**What is expected**
Render everything from the line containing "State0: Idle state, ready" down to the line containing "We have two", both included, as a Markdown table with the columns Row and Text, numbering each line and leaving out blank ones.

# # # #

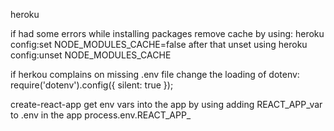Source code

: heroku

if had some errors while installing packages remove cache by using:
  heroku config:set NODE_MODULES_CACHE=false
after that unset using 
  heroku config:unset NODE_MODULES_CACHE


if herkou complains on missing .env file change the loading of dotenv:
require('dotenv').config({ silent: true });



create-react-app
get env vars into the app by using adding 
REACT_APP_var to .env
in the app process.env.REACT_APP_
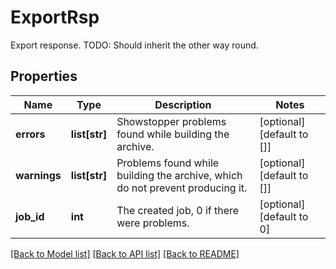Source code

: # ExportRsp

Export response. TODO: Should inherit the other way round.

## Properties
Name | Type | Description | Notes
------------ | ------------- | ------------- | -------------
**errors** | **list[str]** | Showstopper problems found while building the archive. | [optional] [default to []]
**warnings** | **list[str]** | Problems found while building the archive, which do not prevent producing it. | [optional] [default to []]
**job_id** | **int** | The created job, 0 if there were problems. | [optional] [default to 0]

[[Back to Model list]](../README.md#documentation-for-models) [[Back to API list]](../README.md#documentation-for-api-endpoints) [[Back to README]](../README.md)


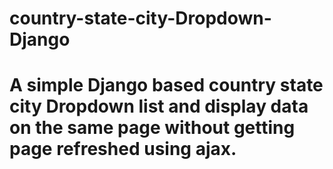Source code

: # country-state-city-Dropdown-Django
# A simple Django based country state city Dropdown list and display data on the same page without getting page refreshed using ajax.
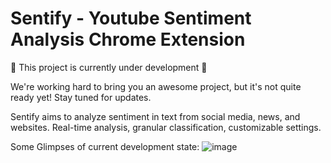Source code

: # Sentify - Youtube Sentiment Analysis Chrome Extension
🚧 This project is currently under development 🚧

We're working hard to bring you an awesome project, but it's not quite ready yet! Stay tuned for updates.

Sentify aims to analyze sentiment in text from social media, news, and websites. Real-time analysis, granular classification, customizable settings.

Some Glimpses of current development state:
![image](https://github.com/abhishekverma276/Sentify/assets/96565154/e8ac0c6c-e64e-478f-b9a1-7dbd05771cdc)
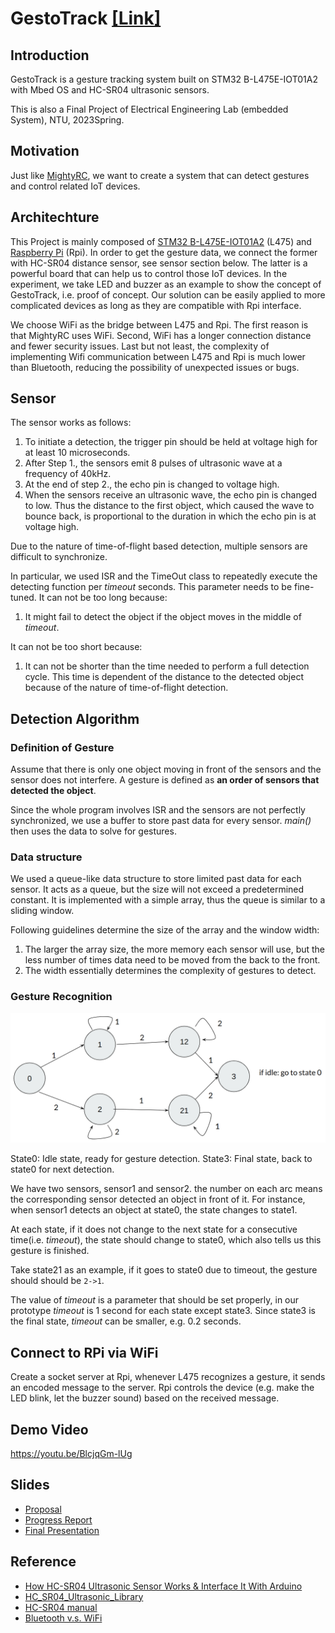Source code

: # GestoTrack [[Link]](https://github.com/featherchen/GestoTrack)

## Introduction
GestoTrack is a gesture tracking system built on STM32 B-L475E-IOT01A2 with Mbed OS and HC-SR04 ultrasonic sensors.

This is also a Final Project of Electrical Engineering Lab (embedded System), NTU, 2023Spring.

## Motivation
Just like [MightyRC](https://mightyrc.com/), we want to create a system that can detect gestures and control related IoT devices.
## Architechture

This Project is mainly composed of [STM32 B-L475E-IOT01A2](https://www.st.com/en/evaluation-tools/b-l475e-iot01a.html) (L475) and [Raspberry Pi](https://www.raspberrypi.com/) (Rpi). In order to get the gesture data, we connect the former with HC-SR04 distance sensor, see sensor section below. The latter is a powerful board that can help us to control those IoT devices. In the experiment, we take LED and buzzer as an example to show the concept of GestoTrack, i.e. proof of concept. Our solution can be easily applied to more complicated devices as long as they are compatible with Rpi interface.

We choose WiFi as the bridge between L475 and Rpi. The first reason is that MightyRC uses WiFi. Second, WiFi has a longer connection distance and fewer security issues. Last but not least, the complexity of implementing Wifi communication between L475 and Rpi is much lower than Bluetooth, reducing the possibility of unexpected issues or bugs.
## Sensor

The sensor works as follows:

1. To initiate a detection, the trigger pin should be held at voltage high for at least 10 microseconds.
2. After Step 1., the sensors emit 8 pulses of ultrasonic wave at a frequency of 40kHz.
3. At the end of step 2., the echo pin is changed to voltage high.
4. When the sensors receive an ultrasonic wave, the echo pin is changed to low. Thus the distance to the first object, which caused the wave to bounce back, is proportional to the duration in which the echo pin is at voltage high.

Due to the nature of time-of-flight based detection, multiple sensors are difficult to synchronize. 

In particular, we used ISR and the TimeOut class to repeatedly execute the detecting function per $timeout$ seconds. This parameter needs to be fine-tuned. It can not be too long because:
1. It might fail to detect the object if the object moves in the middle of *timeout*.

It can not be too short because:
1. It can not be shorter than the time needed to perform a full detection cycle. This time is dependent of the distance to the detected object because of the nature of time-of-flight detection.

## Detection Algorithm

### Definition of Gesture

Assume that there is only one object moving in front of the sensors and the sensor does not interfere. A gesture is defined as **an order of sensors that detected the object**.

Since the whole program involves ISR and the sensors are not perfectly synchronized, we use a buffer to store past data for every sensor. *main()* then uses the data to solve for gestures.

### Data structure

We used a queue-like data structure to store limited past data for each sensor. It acts as a queue, but the size will not exceed a predetermined constant. It is implemented with a simple array, thus the queue is similar to a sliding window.

Following guidelines determine the size of the array and the window width:

1. The larger the array size, the more memory each sensor will use, but the less number of times data need to be moved from the back to the front.
2. The width essentially determines the complexity of gestures to detect.

### Gesture Recognition
![image](https://github.com/featherchen/GestoTrack/blob/main/resource/state%20diagram.png?raw=true)


State0: Idle state, ready for gesture detection.
State3: Final state, back to state0 for next detection.

We have two sensors, sensor1 and sensor2. the number on each arc means the corresponding sensor detected an object in front of it. For instance, when sensor1 detects an object at state0, the state changes to state1.

At each state, if it does not change to the next state for a consecutive time(i.e. *timeout*), the state should change to state0, which also tells us this gesture is finished.

Take state21 as an example, if it goes to state0 due to timeout, the gesture should should be `2->1`.

The value of *timeout* is a parameter that should be set properly, in our prototype *timeout* is 1 second for each state except state3. Since state3 is the final state, *timeout* can be smaller, e.g. 0.2 seconds.

## Connect to RPi via WiFi
Create a socket server at Rpi, whenever L475 recognizes a gesture, it sends an encoded message to the server. Rpi controls the device (e.g. make the LED blink, let the buzzer sound) based on the received message.
## Demo Video
https://youtu.be/BlcjqGm-lUg 

## Slides
* [Proposal](https://github.com/featherchen/GestoTrack/blob/main/resource/Proposal.pdf)
* [Progress Report](https://github.com/featherchen/GestoTrack/blob/main/resource/Progress%20Report.pdf)
* [Final Presentation](https://github.com/featherchen/GestoTrack/blob/main/resource/Final%20Presentation.pdf)
## Reference

* [How HC-SR04 Ultrasonic Sensor Works & Interface It With Arduino](https://lastminuteengineers.com/arduino-sr04-ultrasonic-sensor-tutorial/)  
* [HC_SR04_Ultrasonic_Library](https://os.mbed.com/users/ejteb/code/HC_SR04_Ultrasonic_Library/#e0f9c9fb4cf3d5b7213e38d0aa18bda0abcfaa32)  
* [HC-SR04 manual](https://web.eece.maine.edu/~zhu/book/lab/HC-SR04%20User%20Manual.pdf)  
* [Bluetooth v.s. WiFi](https://www.mokoblue.com/zh-tw/bluetooth-vs-wifi-which-is-better/)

# # # #

**Your solution**
| Row | Text |
|---|---|
| 1 | State0: Idle state, ready for gesture detection. |
| 2 | State3: Final state, back to state0 for next detection. |
| 3 | We have two sensors, sensor1 and sensor2. the number on each arc means the corresponding sensor detected an object in front of it. For instance, when sensor1 detects an object at state0, the state changes to state1. |